The rise of large language models has made this question unavoidable. These systems can produce text that sounds emotionally aware, even claiming to have feelings. Some versions of the Turing Test, in which a human tries to distinguish a machine from a person in conversation, have arguably been passed in informal settings. But producing convincing language about feelings is not the same as having them.

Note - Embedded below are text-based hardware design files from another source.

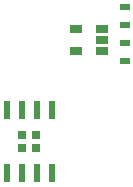
<source format=gbr>
G04 #@! TF.GenerationSoftware,KiCad,Pcbnew,(5.0.0-rc2-dev-668-g07e7340a9)*
G04 #@! TF.CreationDate,2019-04-05T10:17:21-04:00*
G04 #@! TF.ProjectId,MagLev,4D61674C65762E6B696361645F706362,rev?*
G04 #@! TF.SameCoordinates,Original*
G04 #@! TF.FileFunction,Paste,Top*
G04 #@! TF.FilePolarity,Positive*
%FSLAX46Y46*%
G04 Gerber Fmt 4.6, Leading zero omitted, Abs format (unit mm)*
G04 Created by KiCad (PCBNEW (5.0.0-rc2-dev-668-g07e7340a9)) date 04/05/19 10:17:21*
%MOMM*%
%LPD*%
G01*
G04 APERTURE LIST*
%ADD10R,0.900000X0.500000*%
%ADD11R,1.060000X0.650000*%
%ADD12R,0.600000X1.550000*%
%ADD13R,0.705000X0.705000*%
G04 APERTURE END LIST*
D10*
X161200000Y-94250000D03*
X161200000Y-95750000D03*
X161200000Y-92750000D03*
X161200000Y-91250000D03*
D11*
X159300000Y-94950000D03*
X159300000Y-94000000D03*
X159300000Y-93050000D03*
X157100000Y-93050000D03*
X157100000Y-94950000D03*
D12*
X155005000Y-99900000D03*
X153735000Y-99900000D03*
X152465000Y-99900000D03*
X151195000Y-99900000D03*
X151195000Y-105300000D03*
X152465000Y-105300000D03*
X153735000Y-105300000D03*
X155005000Y-105300000D03*
D13*
X152512500Y-103187500D03*
X153687500Y-103187500D03*
X152512500Y-102012500D03*
X153687500Y-102012500D03*
M02*

</source>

A core argument against AI sentience is the symbol grounding problem: a system trained entirely on text, with no sensory contact with the physical world, cannot in principle learn what words actually mean. Language models don’t model sentience or other mental capacities. They model common patterns in human language use, including clichés, emotional expressions, and biases. In human communication, language production involves conscious experience interacting with preconscious processes. In a language model, there is pattern matching and statistical prediction, with no evidence of an inner “something it is like” behind the output.
This doesn’t permanently settle the question for all possible future AI systems, but it draws a clear line for current ones. The biological markers associated with sentience, including centralized nervous systems, valence circuits, and sensory grounding in a physical environment, are absent in today’s AI. Sentience, as scientists currently understand it, appears to require more than sophisticated language.